> [REQUIREMENT] Retype a passage from the text on the Shakopee Mdewakanton reservation, starting at the words "The Shakopee Mdewakanton Sioux" and ending after the words "is often misunderstood.".

> [EXTRACT]
Heading south on Prior Lake's Canterbury Road, there's a moment when the words "Mystic Lake" suddenly appear in red neon lights.
A look at the self-sustaining city that is the Shakopee Mdewakanton reservation
By 10 a.m., the parking lots at both Mystic Lake Casino Hotel and the nearby Little Six Casino are already crowded.
The Shakopee Mdewakanton Sioux Community is perhaps best known for its casinos and the wealth they've produced. But just behind the Little Six, the unassuming Shakopee Mdewakanton Sioux Community Center is the nucleus for a wide range of work that's made the reservation something akin to a self-sustaining city, a sovereign nation that is often misunderstood.
There's a network of clinics for tribal members, employees and people from other local tribes, and an internal health insurance policy to go with it. There are two water treatment plants, plus a facility for bottling purified well water. There's a vast stretch of blacktop dedicated to composting, and a facility that burns 174,000 tons of biomass annually to produce energy and heat.
What's produced on reservation lands often ends up elsewhere. Goods, from energy to compost to organic vegetables, are sold. And partnerships across the state provide public safety and medical assistance to communities that need it.

> [DATA SECTION]
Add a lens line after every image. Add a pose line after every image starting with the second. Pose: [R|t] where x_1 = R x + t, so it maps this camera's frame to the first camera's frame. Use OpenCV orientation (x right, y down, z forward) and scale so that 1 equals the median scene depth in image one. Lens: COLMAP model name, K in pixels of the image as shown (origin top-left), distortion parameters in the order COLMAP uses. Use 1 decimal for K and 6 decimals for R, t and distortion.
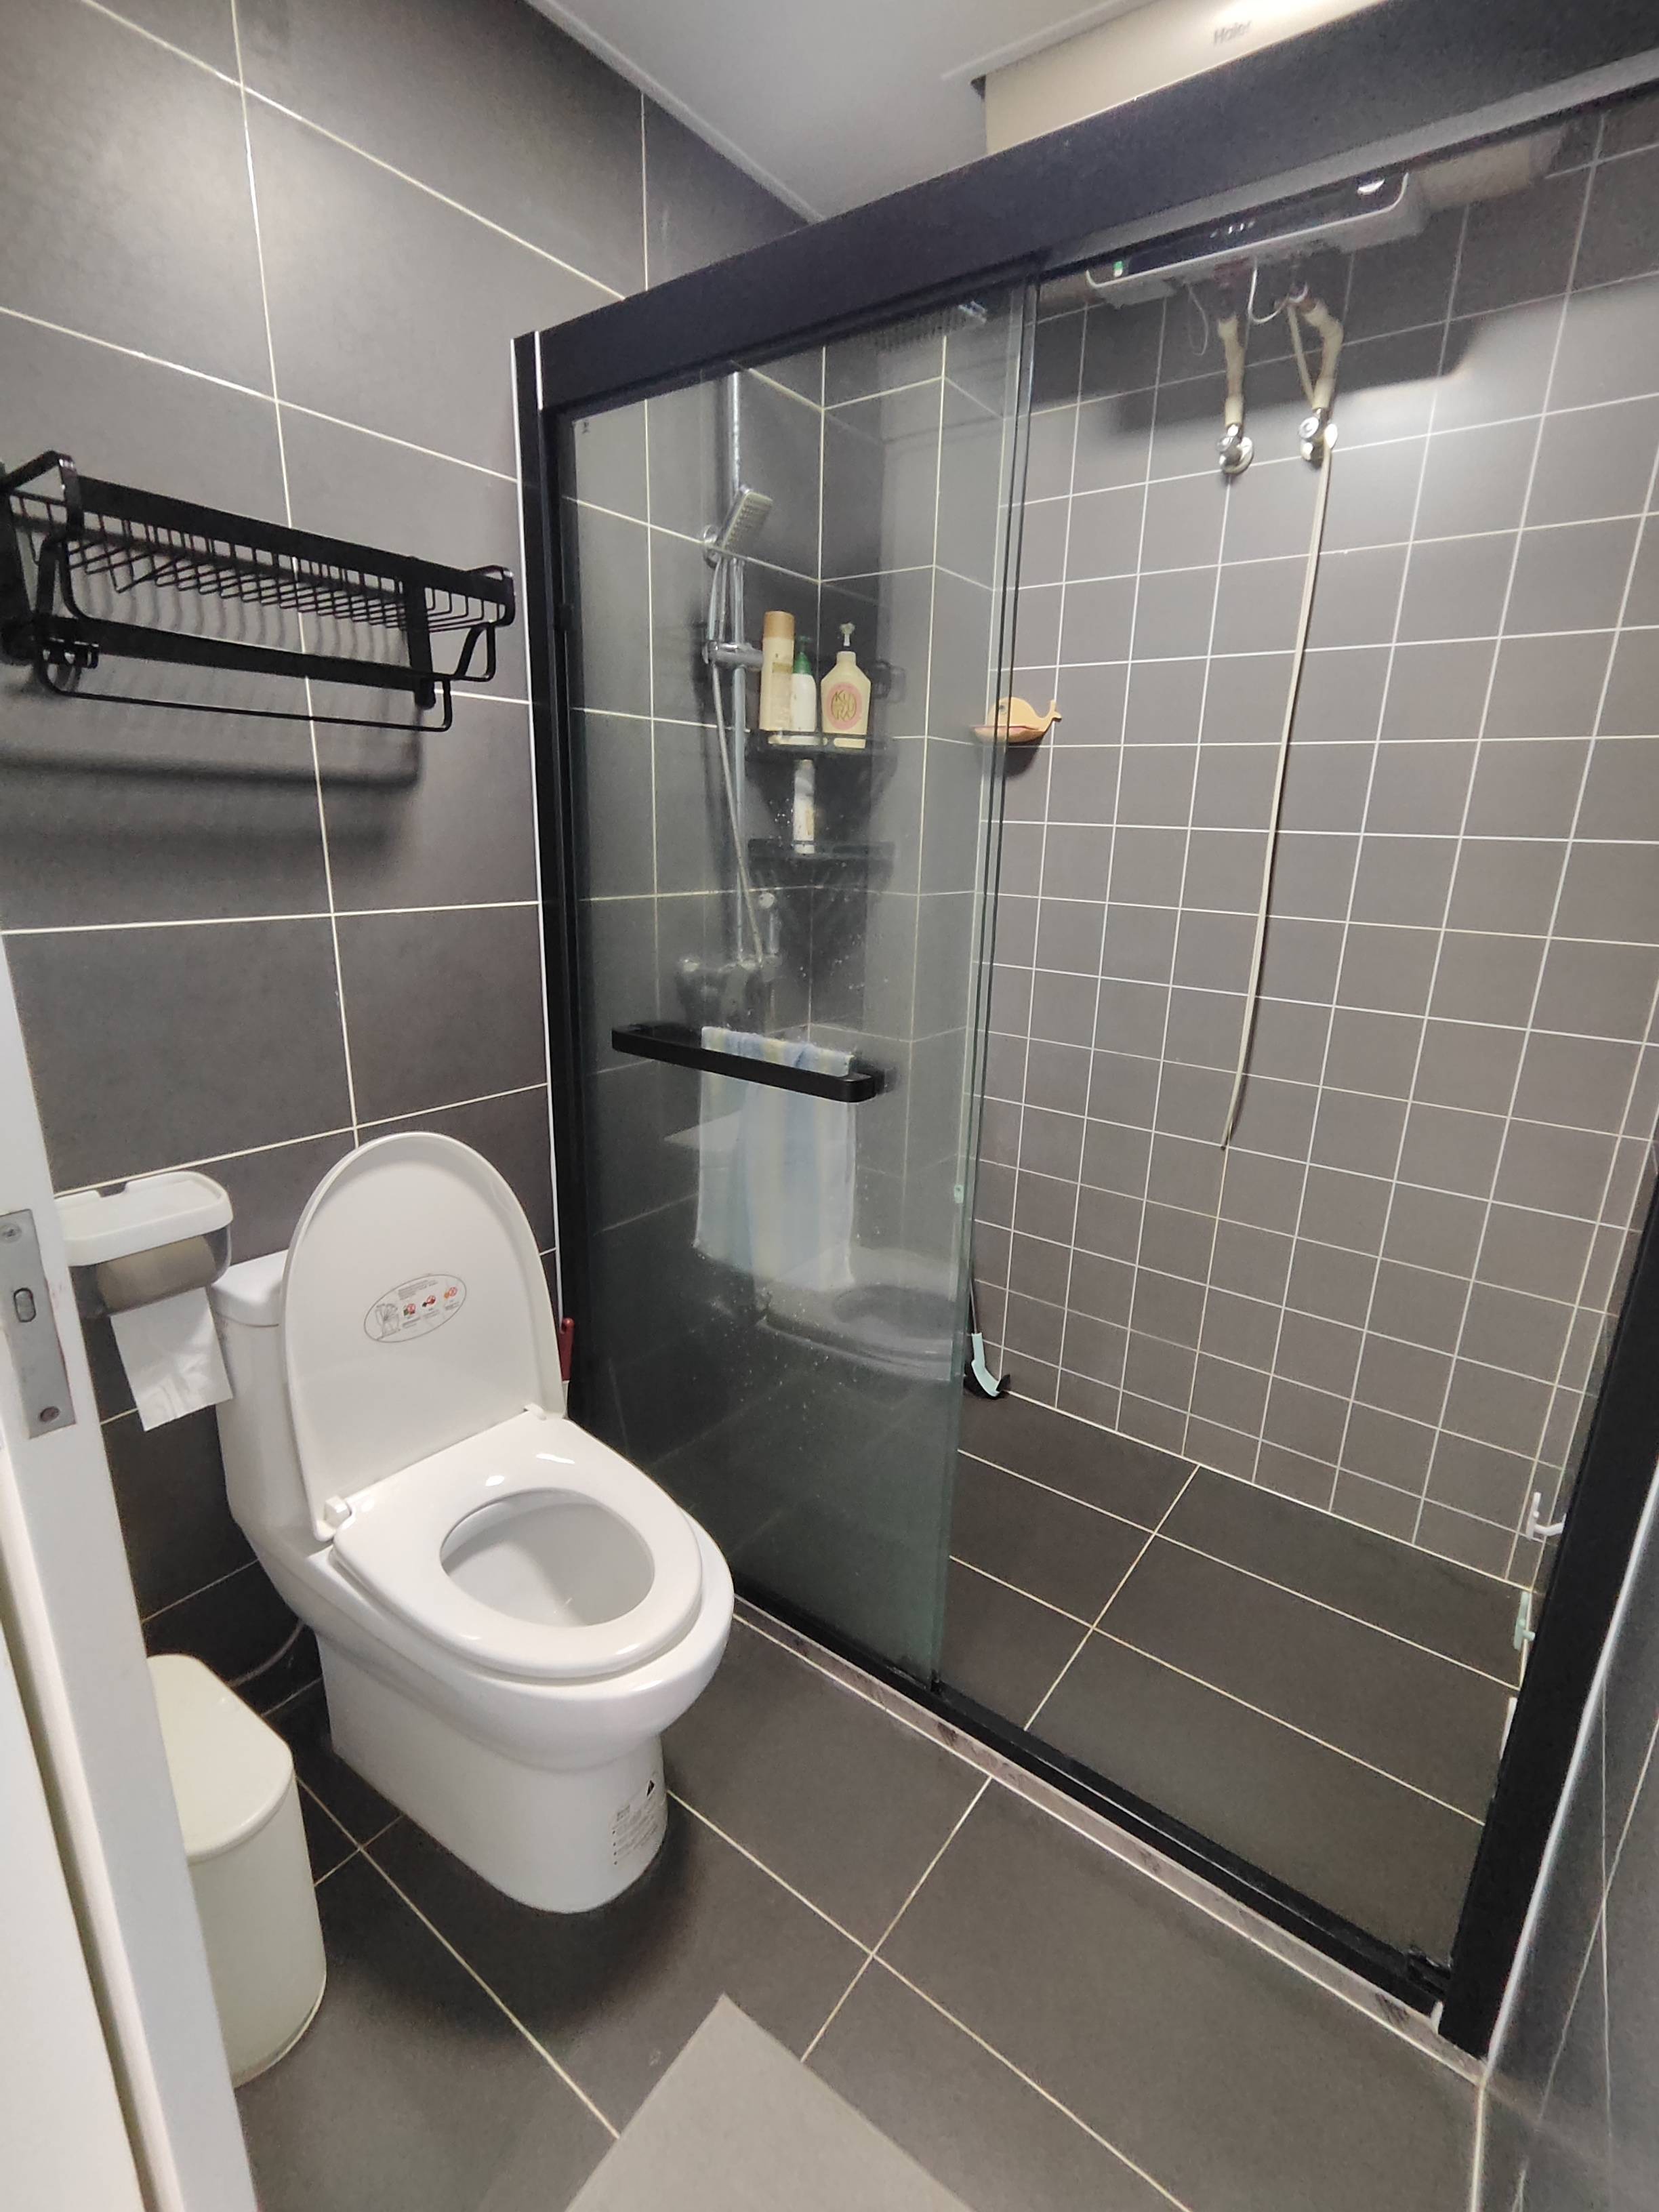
lens RADIAL K [[999.0, 0, 834.8], [0, 999.0, 1108.2], [0, 0, 1]] dist [-0.014570, 0.001547]
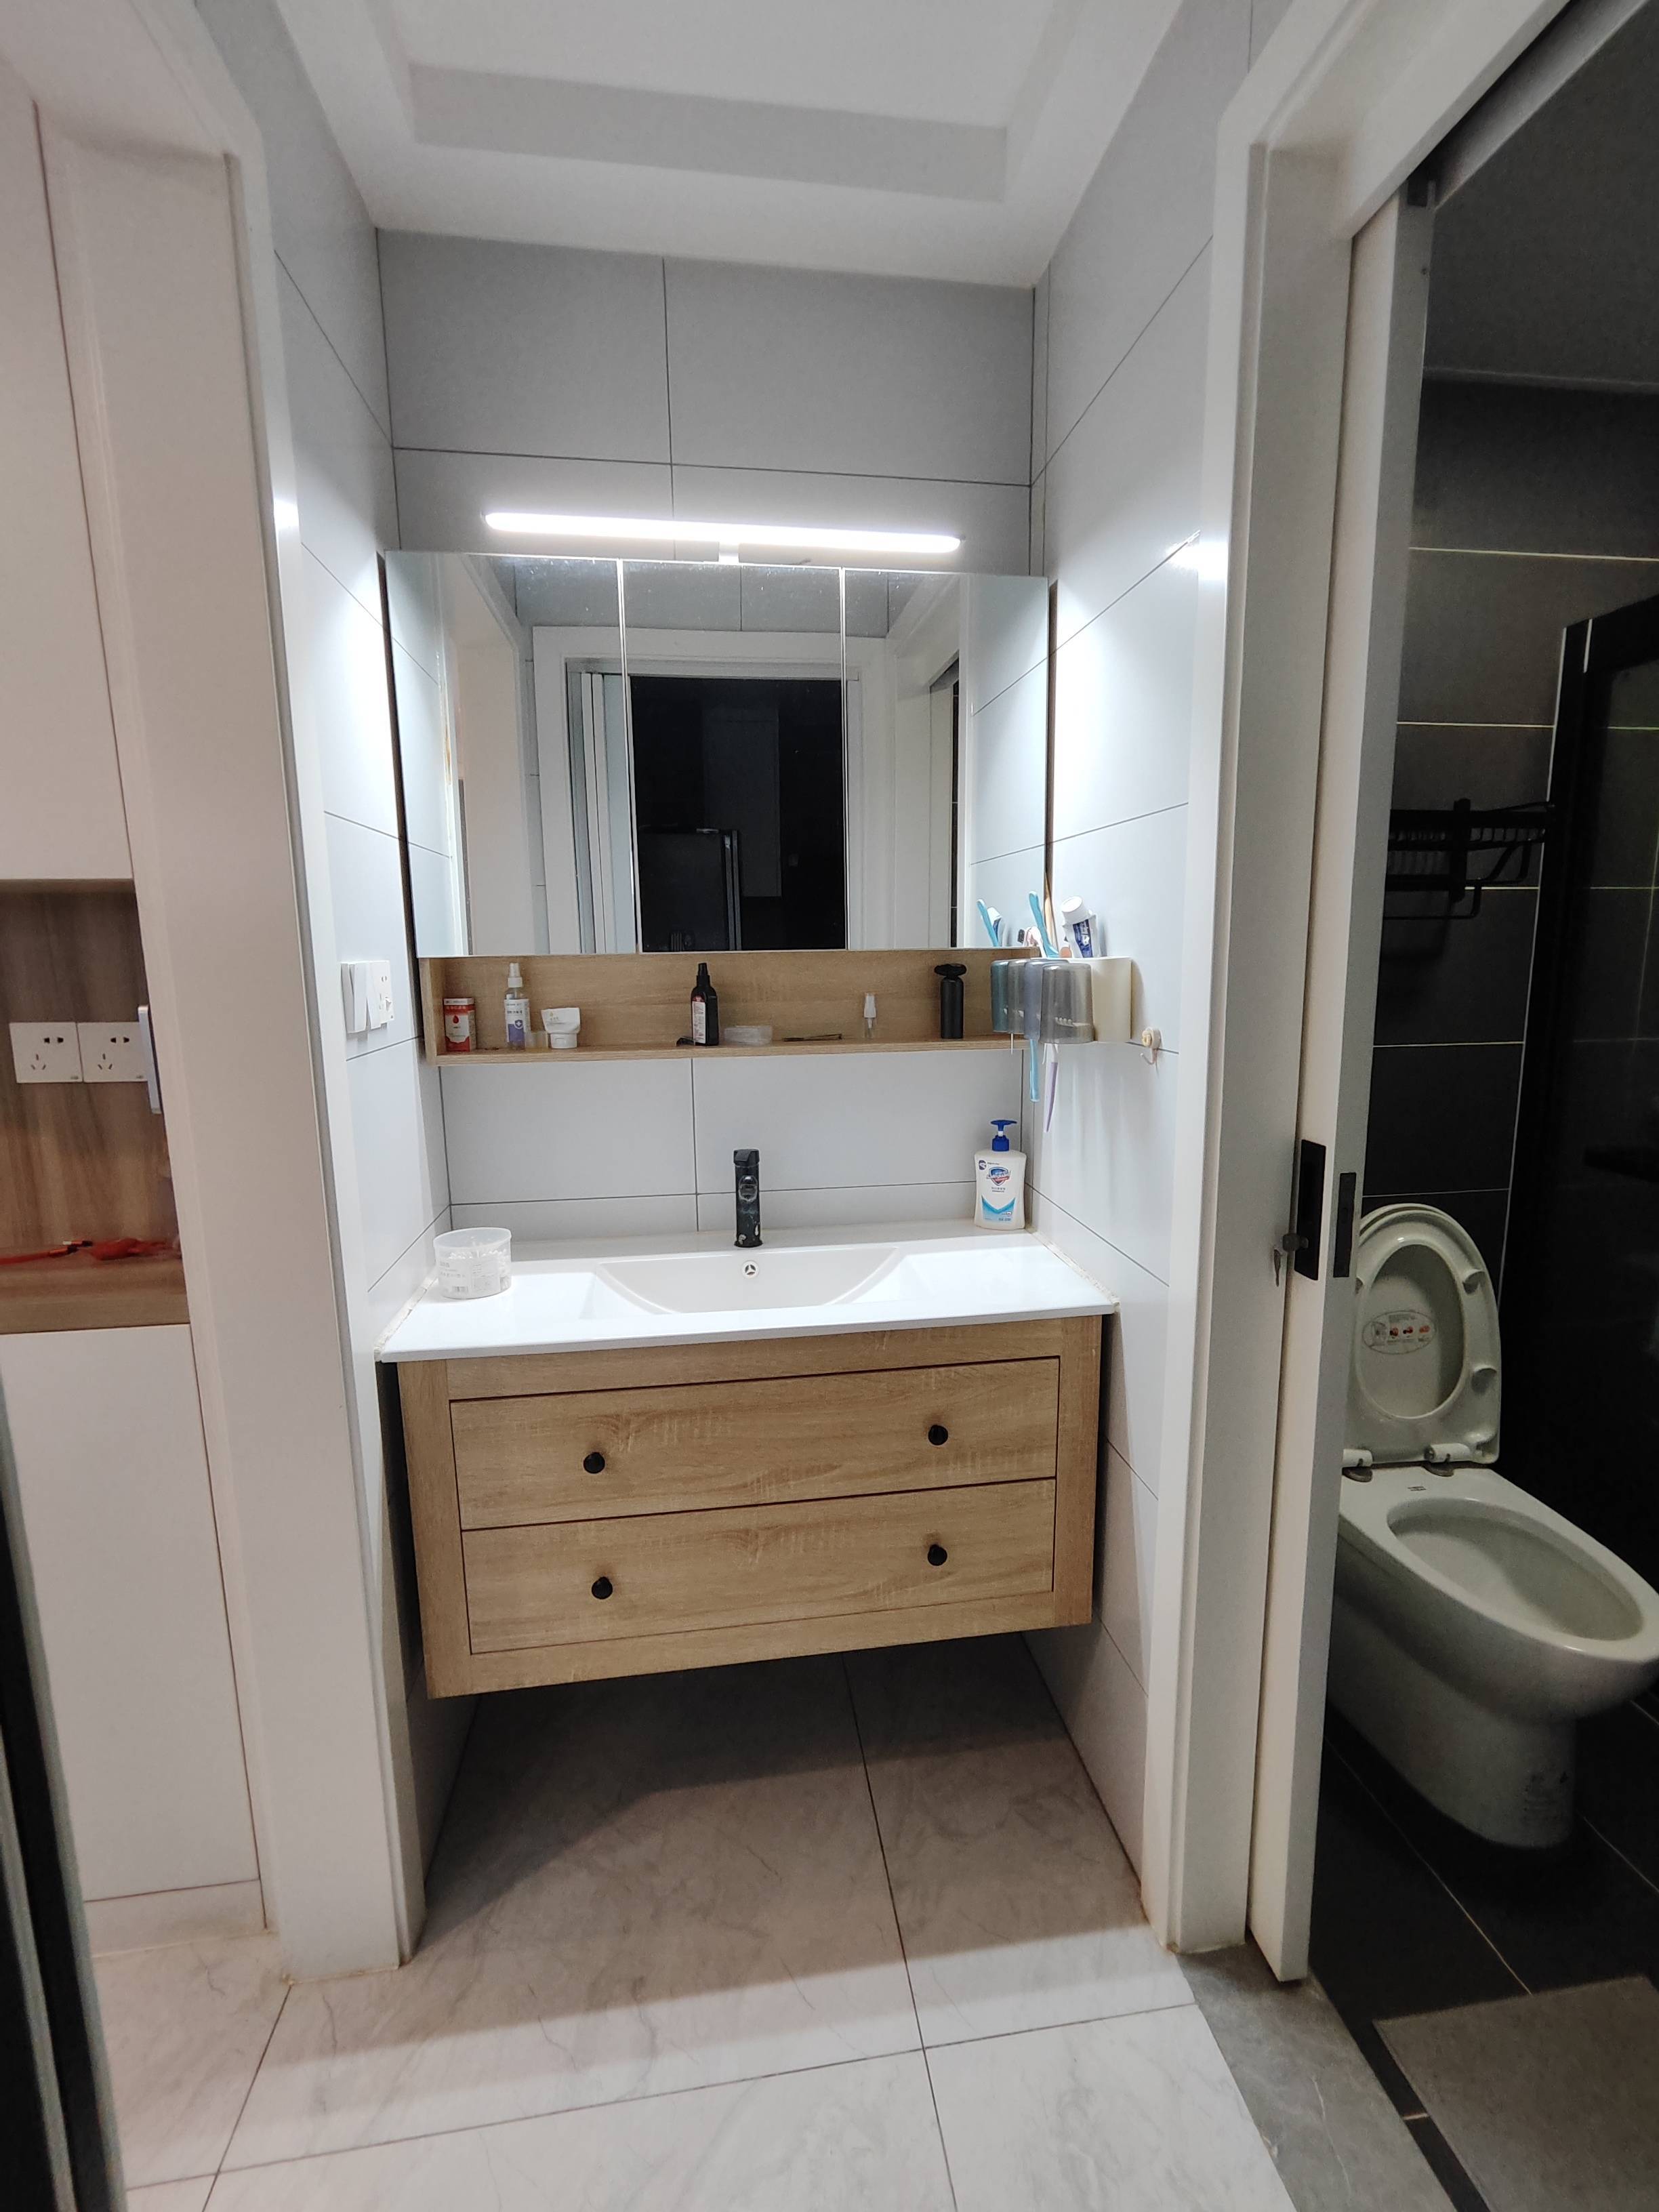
lens RADIAL K [[999.0, 0, 826.2], [0, 999.0, 1113.6], [0, 0, 1]] dist [-0.014570, 0.001547]
pose [[0.694465, 0.081173, -0.714933, -0.012735], [-0.159038, 0.986357, -0.042494, 0.084843], [0.701731, 0.143212, 0.697900, -0.542460]]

> [FINISHED TASK]
The Shakopee Mdewakanton Sioux Community is perhaps best known for its casinos and the wealth they've produced. But just behind the Little Six, the unassuming Shakopee Mdewakanton Sioux Community Center is the nucleus for a wide range of work that's made the reservation something akin to a self-sustaining city, a sovereign nation that is often misunderstood.